Je veux savoir comment cette explication est choisie. Un décompte des apparitions vous indique ce qui s’est passé dans les réponses que vous avez collectées. Pour qualifier la cellule rouge de problème d’autorité, il faut des preuves que le décompte ne contient pas. Il suggère commodément certains travaux à facturer.

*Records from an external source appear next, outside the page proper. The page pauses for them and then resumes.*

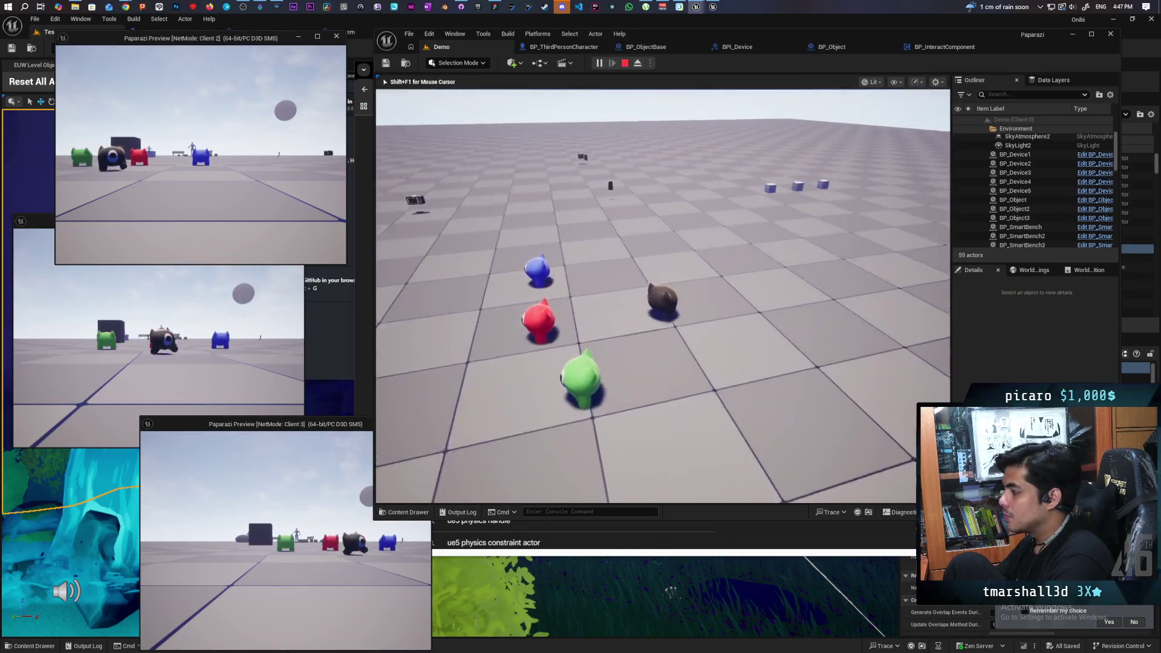
pyautogui.press('w')
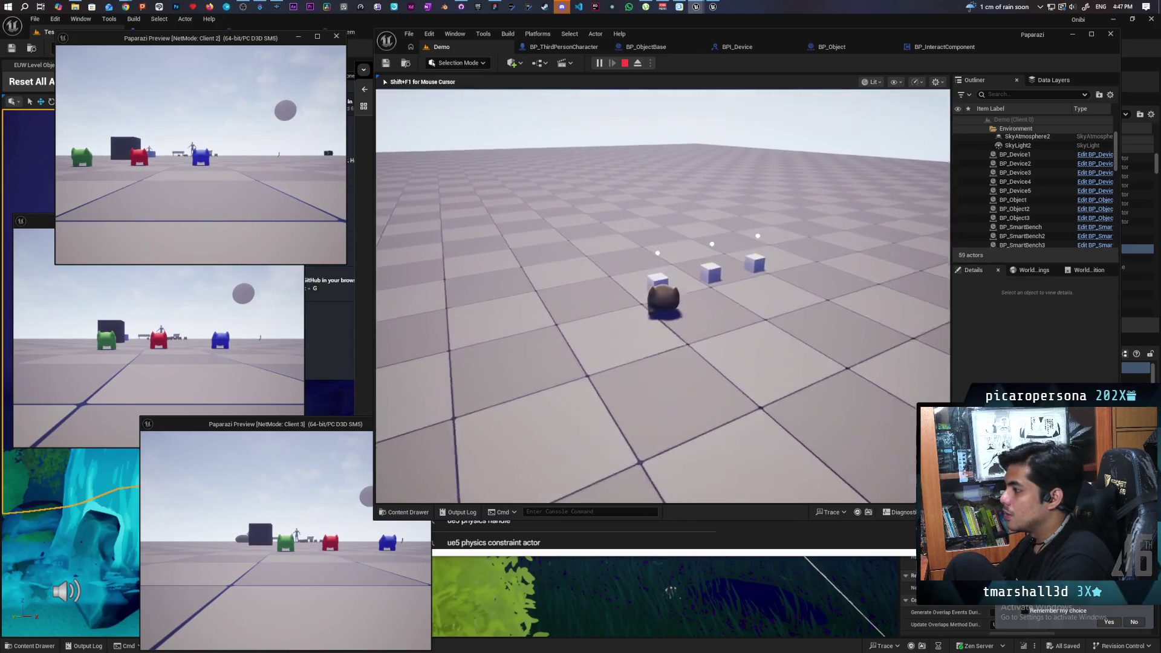
pyautogui.moveTo(663, 296)
pyautogui.press('w')
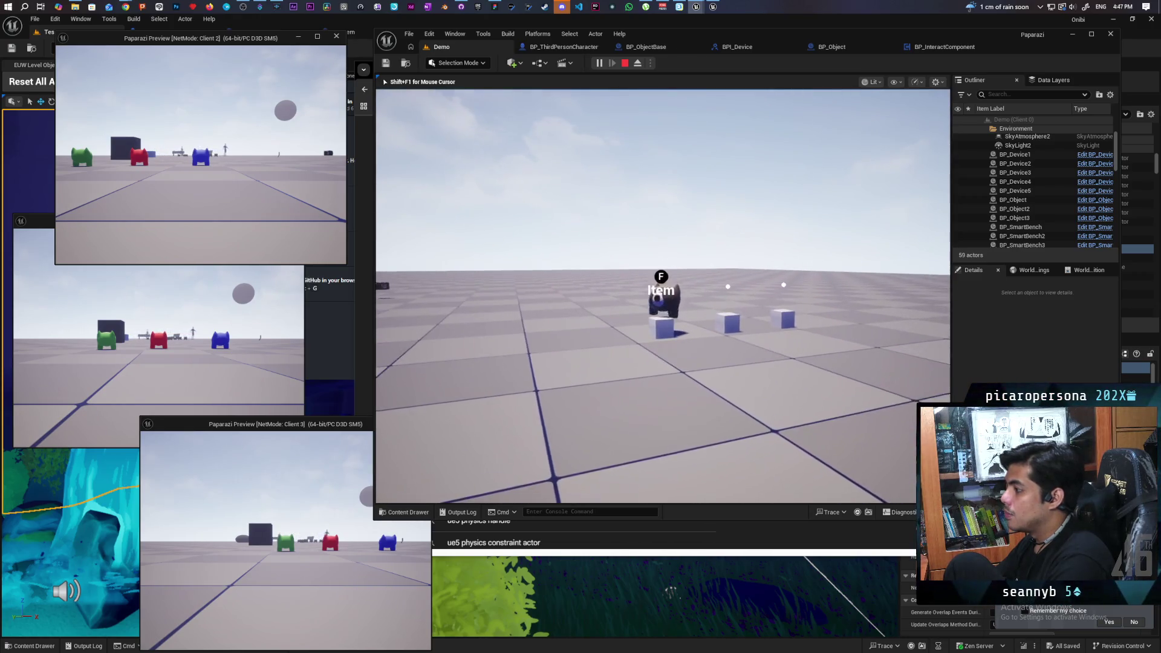
pyautogui.press('space')
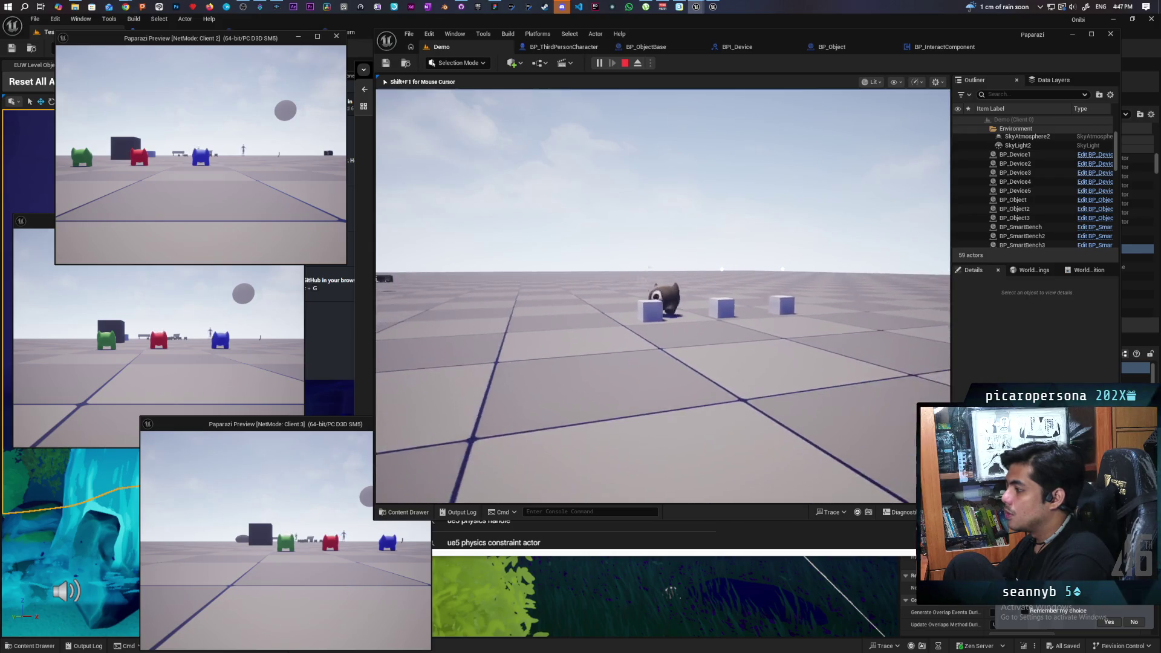
pyautogui.press('Escape')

La réponse a changé, qu’est-ce qui a changé d’autre ?
Les chercheurs de MemToC peuvent comparer la réponse finale avec la réponse antérieure du modèle et le retour contrôlé de l’outil. Cela leur permet de tester si une réponse correcte survit à des preuves contradictoires. Dans un échantillon d’annotations distinct de 120 réponses à des retours d’outils incorrects, couvrant cinq modèles et les deux cas de conflit, aucune n’a explicitement reconnu de désaccord. Ce résultat est limité aux réponses inspectées ; il ne peut pas établir que les modèles ne signalent jamais de conflits.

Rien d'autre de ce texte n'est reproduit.